SUPPLIED RECORDS: Begin

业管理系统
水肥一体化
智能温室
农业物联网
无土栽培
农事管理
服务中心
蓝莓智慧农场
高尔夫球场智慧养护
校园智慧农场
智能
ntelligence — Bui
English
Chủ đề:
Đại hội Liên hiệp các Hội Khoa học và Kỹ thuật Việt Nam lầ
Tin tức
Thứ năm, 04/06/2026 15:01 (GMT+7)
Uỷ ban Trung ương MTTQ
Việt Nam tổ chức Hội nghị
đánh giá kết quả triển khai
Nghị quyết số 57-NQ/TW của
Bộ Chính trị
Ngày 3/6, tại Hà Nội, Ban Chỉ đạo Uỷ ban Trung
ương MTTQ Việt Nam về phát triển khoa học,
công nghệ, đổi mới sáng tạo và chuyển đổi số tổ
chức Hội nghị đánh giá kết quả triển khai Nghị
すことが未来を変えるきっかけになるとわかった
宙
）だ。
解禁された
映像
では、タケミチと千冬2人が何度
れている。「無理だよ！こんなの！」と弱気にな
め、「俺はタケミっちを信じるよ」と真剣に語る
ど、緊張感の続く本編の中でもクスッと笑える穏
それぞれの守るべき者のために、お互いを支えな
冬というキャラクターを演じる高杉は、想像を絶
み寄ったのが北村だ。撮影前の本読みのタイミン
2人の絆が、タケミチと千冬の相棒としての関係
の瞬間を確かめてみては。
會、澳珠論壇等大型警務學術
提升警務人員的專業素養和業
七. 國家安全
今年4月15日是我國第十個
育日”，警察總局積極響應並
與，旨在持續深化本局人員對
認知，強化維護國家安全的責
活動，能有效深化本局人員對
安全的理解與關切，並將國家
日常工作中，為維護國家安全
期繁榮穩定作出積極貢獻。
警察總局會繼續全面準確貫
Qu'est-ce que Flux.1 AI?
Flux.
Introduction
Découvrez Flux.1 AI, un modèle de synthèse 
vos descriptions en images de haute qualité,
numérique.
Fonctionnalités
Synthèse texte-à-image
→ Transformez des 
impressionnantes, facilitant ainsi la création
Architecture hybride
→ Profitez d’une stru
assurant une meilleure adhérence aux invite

SUPPLIED RECORDS: End

• WHAT YOU SHOULD DO
Output every line of text from the listing as a JSON list of strings, one string per line, leaving out blank lines.

• WRITTEN ANSWER
[
  "业管理系统",
  "水肥一体化",
  "智能温室",
  "农业物联网",
  "无土栽培",
  "农事管理",
  "服务中心",
  "蓝莓智慧农场",
  "高尔夫球场智慧养护",
  "校园智慧农场",
  "智能",
  "ntelligence — Bui",
  "English",
  "Chủ đề:",
  "Đại hội Liên hiệp các Hội Khoa học và Kỹ thuật Việt Nam lầ",
  "Tin tức",
  "Thứ năm, 04/06/2026 15:01 (GMT+7)",
  "Uỷ ban Trung ương MTTQ",
  "Việt Nam tổ chức Hội nghị",
  "đánh giá kết quả triển khai",
  "Nghị quyết số 57-NQ/TW của",
  "Bộ Chính trị",
  "Ngày 3/6, tại Hà Nội, Ban Chỉ đạo Uỷ ban Trung",
  "ương MTTQ Việt Nam về phát triển khoa học,",
  "công nghệ, đổi mới sáng tạo và chuyển đổi số tổ",
  "chức Hội nghị đánh giá kết quả triển khai Nghị",
  "すことが未来を変えるきっかけになるとわかった",
  "宙",
  "）だ。",
  "解禁された",
  "映像",
  "では、タケミチと千冬2人が何度",
  "れている。「無理だよ！こんなの！」と弱気にな",
  "め、「俺はタケミっちを信じるよ」と真剣に語る",
  "ど、緊張感の続く本編の中でもクスッと笑える穏",
  "それぞれの守るべき者のために、お互いを支えな",
  "冬というキャラクターを演じる高杉は、想像を絶",
  "み寄ったのが北村だ。撮影前の本読みのタイミン",
  "2人の絆が、タケミチと千冬の相棒としての関係",
  "の瞬間を確かめてみては。",
  "會、澳珠論壇等大型警務學術",
  "提升警務人員的專業素養和業",
  "七. 國家安全",
  "今年4月15日是我國第十個",
  "育日”，警察總局積極響應並",
  "與，旨在持續深化本局人員對",
  "認知，強化維護國家安全的責",
  "活動，能有效深化本局人員對",
  "安全的理解與關切，並將國家",
  "日常工作中，為維護國家安全",
  "期繁榮穩定作出積極貢獻。",
  "警察總局會繼續全面準確貫",
  "Qu'est-ce que Flux.1 AI?",
  "Flux.",
  "Introduction",
  "Découvrez Flux.1 AI, un modèle de synthèse ",
  "vos descriptions en images de haute qualité,",
  "numérique.",
  "Fonctionnalités",
  "Synthèse texte-à-image",
  "→ Transformez des ",
  "impressionnantes, facilitant ainsi la création",
  "Architecture hybride",
  "→ Profitez d’une stru",
  "assurant une meilleure adhérence aux invite"
]